EXTRACT:

▼

A level 4 lockdown will be costing the country about $290 million a day, although history suggests some of that loss will be offset as the economy rebounds, says ASB chief economist Nick Tuffley.
Finance Minister Grant Robertson has estimated that the cost of the national lockdown as it is currently planned would be around $1.5 billion.
These kinds of "back of the envelope" calculations were done based on what we have learned about lost economic output during lockdowns.
Assumptions that roughly 67 per cent of output was still occurring at level 4 seemed to match up pretty well with reality last year, Tuffley said.
"Nominal GDP is about $325b ( a year) at the moment. So a full year of lockdown is losing $107b. Divide that by 365 and we're looking at about $290m per day that is lost," he said.
"If you did that for seven days you're looking at $2b, if you did it for five you're looking at $1.5b, as a rough estimate."
Robertson's estimate was presumably a similar calculation factoring seven days for Auckland and the three days for the rest of New Zealand, Tuffley said.
"When you're doing these kinds of calculations what you're asking is: what can we actually do under lockdown conditions?
"So okay that's $1.5b to $2b a week but the key thing is the extent of catch-up activity that occurs afterwards. To what extent do we just make up for that afterwards?"

▲

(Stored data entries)
▼

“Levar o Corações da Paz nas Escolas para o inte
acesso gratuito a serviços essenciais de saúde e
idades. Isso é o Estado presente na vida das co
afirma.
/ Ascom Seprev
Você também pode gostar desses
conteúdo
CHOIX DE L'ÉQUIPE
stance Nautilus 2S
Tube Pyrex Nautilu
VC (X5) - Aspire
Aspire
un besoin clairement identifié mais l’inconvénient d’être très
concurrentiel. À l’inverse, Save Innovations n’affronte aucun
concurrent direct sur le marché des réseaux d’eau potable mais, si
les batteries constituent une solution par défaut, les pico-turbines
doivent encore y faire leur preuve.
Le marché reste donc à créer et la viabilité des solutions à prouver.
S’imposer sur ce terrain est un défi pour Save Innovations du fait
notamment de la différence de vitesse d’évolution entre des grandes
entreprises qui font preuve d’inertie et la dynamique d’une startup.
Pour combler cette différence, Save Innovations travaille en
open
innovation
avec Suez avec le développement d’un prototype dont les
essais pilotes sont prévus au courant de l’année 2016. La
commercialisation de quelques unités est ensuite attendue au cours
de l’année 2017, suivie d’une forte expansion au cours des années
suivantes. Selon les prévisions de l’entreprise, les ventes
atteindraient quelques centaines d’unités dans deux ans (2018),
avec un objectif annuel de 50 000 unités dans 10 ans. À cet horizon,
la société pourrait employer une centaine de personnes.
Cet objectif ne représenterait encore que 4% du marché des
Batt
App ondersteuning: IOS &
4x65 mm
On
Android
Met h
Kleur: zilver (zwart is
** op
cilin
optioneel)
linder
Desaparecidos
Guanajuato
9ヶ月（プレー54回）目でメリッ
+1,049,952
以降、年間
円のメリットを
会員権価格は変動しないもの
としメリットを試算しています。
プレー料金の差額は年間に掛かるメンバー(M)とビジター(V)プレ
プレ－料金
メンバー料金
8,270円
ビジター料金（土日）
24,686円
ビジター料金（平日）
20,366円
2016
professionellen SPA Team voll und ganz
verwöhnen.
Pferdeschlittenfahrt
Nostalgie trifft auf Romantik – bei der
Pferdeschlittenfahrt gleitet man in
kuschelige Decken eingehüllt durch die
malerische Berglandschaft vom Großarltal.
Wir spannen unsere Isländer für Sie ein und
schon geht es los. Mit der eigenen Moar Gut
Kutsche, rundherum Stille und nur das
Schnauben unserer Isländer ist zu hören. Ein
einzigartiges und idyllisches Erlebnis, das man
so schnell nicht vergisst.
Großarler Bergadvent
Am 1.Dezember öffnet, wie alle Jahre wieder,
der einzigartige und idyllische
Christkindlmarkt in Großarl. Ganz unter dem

▲

WORK TO COMPLETE:
a) List every distinct dollar amount given in the lockdown cost article, counting each value once.
b) Pick up the lockdown cost article after its final sentence and keep it going.
The rows are separate material and have nothing to do with the lockdown cost article.

ANSWERS TO THIS EXERCISE:
a) $290 million, $1.5 billion, $325b, $107b, $2b

b)
We had seen that with retail spending and construction activity after the various lockdowns, he said.
"At level 2 and level 3 we're actually pretty good at selling and buying stuff off each other. We've figured out how to do all the click and collect and delivery. With things like manufacturing and construction it's probably people just working longer hours to make up for lost time."
The big worry was areas like hospitality where the longer it went on, the less likely you were to have enough catch-up celebrations and activities, Tuffley said.
The shorter the lockdown, the more likely that activity just had a shift in timing rather than a permanent loss, he said.
Getting out of level 4 as quickly as possible was crucial.
"At level 3, level 2 we've shown several times over that the long-term impacts tend to be very, very mild."
Westpac chief economist Michael Gordon said past experience with Covid lockdowns now provided "a reasonable sense of their economic impact".
"We've previously estimated that at alert level 4, the value of lost activity is around $1.5b per week," he said.
"The impact at alert level 3 is significantly lower at around $600m per week, while the effects of alert level 2 restrictions are small overall and limited to a few sectors.
"Whatever the cost of early action may be, it pales in comparison to the potential cost of a slow response that results in a longer period of restrictions.
"This highlights a point we have often made: In the long run, there is not a trade-off between public health and the economy."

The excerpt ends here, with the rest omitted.